Chief Lateef Fagbemi, SAN who is Nigeria’s Attorney-General of the Federation and Minister of Justice, has officially submitted a warrant of arrest and request to the Crown Prosecution Services of the United Kingdom for the urgent extradition of a former Minister of Petroleum, Diezani Allison-Madueke.
Africa Today News, New York reports that the request which was made on the orders of President Bola Tinubu followed a written official request by the Economic and Financial Crimes Commission (EFCC) to the office of the AGF earlier in the month.
In making the extradition request, the office of the AGF cited Section 2 (2) of Nigeria’s Extradition Act, CAP E25, Laws of the Federation of Nigeria, 2004, and the London Scheme of Extradition within the Commonwealth otherwise known as “The Scheme,” a multilateral treaty which governs extradition between the United Kingdom and Nigeria.

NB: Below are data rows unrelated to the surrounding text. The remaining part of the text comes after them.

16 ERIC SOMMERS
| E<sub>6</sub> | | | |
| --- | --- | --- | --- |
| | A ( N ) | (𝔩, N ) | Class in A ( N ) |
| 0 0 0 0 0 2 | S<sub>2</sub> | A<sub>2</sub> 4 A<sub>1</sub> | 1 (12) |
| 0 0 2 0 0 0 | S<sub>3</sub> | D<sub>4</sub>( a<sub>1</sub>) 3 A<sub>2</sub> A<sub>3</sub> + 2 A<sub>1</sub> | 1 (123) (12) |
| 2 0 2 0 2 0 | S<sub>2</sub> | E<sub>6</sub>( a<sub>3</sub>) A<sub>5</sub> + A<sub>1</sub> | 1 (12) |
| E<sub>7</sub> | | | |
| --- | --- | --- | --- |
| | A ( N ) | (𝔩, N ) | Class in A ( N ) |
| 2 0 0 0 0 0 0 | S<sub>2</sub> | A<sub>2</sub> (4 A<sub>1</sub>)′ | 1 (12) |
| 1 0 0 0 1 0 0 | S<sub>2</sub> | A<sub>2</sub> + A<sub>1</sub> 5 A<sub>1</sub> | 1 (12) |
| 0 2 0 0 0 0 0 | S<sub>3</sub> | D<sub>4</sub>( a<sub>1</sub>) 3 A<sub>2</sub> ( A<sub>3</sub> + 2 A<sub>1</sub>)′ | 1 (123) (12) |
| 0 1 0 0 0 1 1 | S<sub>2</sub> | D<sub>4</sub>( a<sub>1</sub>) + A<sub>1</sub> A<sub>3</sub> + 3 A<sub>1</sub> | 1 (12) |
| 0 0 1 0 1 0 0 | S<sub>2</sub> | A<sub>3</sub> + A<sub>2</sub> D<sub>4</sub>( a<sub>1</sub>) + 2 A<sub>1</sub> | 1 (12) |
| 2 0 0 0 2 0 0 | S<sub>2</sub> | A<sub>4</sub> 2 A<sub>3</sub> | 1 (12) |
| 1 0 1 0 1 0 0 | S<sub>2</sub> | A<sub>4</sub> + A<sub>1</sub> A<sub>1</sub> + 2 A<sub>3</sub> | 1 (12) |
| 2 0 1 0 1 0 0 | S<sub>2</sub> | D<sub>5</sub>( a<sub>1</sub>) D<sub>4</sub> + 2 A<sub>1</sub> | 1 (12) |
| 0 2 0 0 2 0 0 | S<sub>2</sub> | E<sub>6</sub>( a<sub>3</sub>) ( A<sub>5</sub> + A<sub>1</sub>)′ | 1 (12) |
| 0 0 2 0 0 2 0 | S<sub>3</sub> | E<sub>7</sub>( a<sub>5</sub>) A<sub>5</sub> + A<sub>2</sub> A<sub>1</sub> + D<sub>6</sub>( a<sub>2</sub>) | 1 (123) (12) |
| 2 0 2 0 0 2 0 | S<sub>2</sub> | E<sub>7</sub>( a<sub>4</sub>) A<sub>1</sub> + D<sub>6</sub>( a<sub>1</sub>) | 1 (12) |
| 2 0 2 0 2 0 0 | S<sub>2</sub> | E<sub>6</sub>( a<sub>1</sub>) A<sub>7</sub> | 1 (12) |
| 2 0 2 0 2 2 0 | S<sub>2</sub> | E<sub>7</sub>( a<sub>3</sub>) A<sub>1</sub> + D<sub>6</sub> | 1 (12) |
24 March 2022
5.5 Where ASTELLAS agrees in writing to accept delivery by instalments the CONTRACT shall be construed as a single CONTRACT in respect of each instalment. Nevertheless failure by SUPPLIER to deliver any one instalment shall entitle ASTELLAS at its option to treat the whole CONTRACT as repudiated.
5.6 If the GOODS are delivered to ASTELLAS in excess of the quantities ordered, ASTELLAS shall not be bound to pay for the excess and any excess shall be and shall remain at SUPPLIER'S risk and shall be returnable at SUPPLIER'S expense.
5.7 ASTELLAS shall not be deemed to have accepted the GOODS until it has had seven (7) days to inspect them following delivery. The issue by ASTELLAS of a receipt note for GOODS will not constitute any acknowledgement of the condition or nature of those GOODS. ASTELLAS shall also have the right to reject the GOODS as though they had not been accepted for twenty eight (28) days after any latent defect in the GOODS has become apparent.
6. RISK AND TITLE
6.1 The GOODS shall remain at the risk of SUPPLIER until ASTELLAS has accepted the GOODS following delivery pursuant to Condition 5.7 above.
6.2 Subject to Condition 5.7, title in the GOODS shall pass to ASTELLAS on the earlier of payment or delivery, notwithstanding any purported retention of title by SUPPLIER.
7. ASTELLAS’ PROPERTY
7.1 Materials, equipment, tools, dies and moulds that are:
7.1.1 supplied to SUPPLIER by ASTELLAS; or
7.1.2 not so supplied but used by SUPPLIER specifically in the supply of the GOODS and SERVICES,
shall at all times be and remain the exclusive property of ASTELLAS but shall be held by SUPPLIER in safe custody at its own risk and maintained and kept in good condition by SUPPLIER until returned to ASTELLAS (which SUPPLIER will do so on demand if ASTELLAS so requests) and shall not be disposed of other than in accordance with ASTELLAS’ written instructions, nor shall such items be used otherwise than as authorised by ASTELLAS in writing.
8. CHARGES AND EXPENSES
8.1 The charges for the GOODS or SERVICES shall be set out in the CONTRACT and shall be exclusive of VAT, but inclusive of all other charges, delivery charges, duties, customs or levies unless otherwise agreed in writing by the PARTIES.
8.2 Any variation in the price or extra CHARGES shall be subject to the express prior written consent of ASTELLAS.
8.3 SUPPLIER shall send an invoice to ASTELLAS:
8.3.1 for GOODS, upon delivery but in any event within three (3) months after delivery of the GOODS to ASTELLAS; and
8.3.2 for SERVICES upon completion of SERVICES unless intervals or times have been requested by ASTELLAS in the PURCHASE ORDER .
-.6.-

‘The EFCC established a prima facie case against Allison-Madueke in a letter to the office of the AGF, after which a magistrate was ordered to issue a warrant of arrest. The certified true copy of the warrant of arrest was then attached to the extradition request written to the UK government by the AGF on the orders of the President,” a source in the Justice Ministry noted.
However, it was further revealed that the delay in Allison-Madueke’s extradition to Nigeria from the UK was due to an ongoing internal review of the request by the UK authorities.
‘It is true that the AGF has submitted a warrant of arrest and written to the UK government for Diezani’s extradition to Nigeria, but extradition processes are usually cumbersome as it is subject to the approval of the recipient country. Nigeria has made its request, but the UK has to subject it to their laws, and other international institutional bottlenecks that are in place in the UK.
‘So, it is the UK that’ll determine how fast Diezani will be returned to Nigeria,’ another top Federal Government source told newsmen.
The commission further revealed that the money laundering charges for which Alison-Madueke is answerable to the EFCC, covered jurisdictions in Dubai, the United Arab Emirates, the United Kingdom, the United States of America, and Nigeria.
In August, the UK’s National Crime Agency said it suspected Alison-Madueke had accepted bribes in return for awarding multi-million-pound oil and gas contracts.
A Federal Government source who spoke with our correspondent on the condition of anonymity had revealed that an informal interagency collaboration between the EFCC and the UK’s NCA was part of what led to the ongoing trial of Alison-Madueke at the Westminster Magistrates’ Court in London.
The EFCC alleged that the former minister in the administration of former President Goodluck Jonathan from 2010 to 2015 stole $2.5bn from the Nigerian government while she was a minister.
In January 2023, Alison-Madueke asked the Federal High Court in Abuja to vacate an order granted to the Economic and Financial Crimes Commission for final forfeiture of her seized assets.